BEGIN Records provided
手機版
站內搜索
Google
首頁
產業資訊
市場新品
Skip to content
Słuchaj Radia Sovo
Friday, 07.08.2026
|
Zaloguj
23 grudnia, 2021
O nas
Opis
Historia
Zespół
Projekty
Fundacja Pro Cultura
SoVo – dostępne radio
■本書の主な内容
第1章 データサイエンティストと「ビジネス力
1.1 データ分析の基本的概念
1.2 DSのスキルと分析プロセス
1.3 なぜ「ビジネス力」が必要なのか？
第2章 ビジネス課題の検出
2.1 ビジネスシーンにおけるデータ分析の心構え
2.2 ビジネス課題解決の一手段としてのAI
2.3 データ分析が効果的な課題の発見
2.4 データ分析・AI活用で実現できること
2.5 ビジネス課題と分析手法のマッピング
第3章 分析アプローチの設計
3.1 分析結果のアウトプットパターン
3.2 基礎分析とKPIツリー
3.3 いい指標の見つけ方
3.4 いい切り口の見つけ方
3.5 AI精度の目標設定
END Records provided
Your goal -
Among the lines above, find those containing the word "ビジネス力" and copy each.

Written response -
第1章 データサイエンティストと「ビジネス力
1.3 なぜ「ビジネス力」が必要なのか？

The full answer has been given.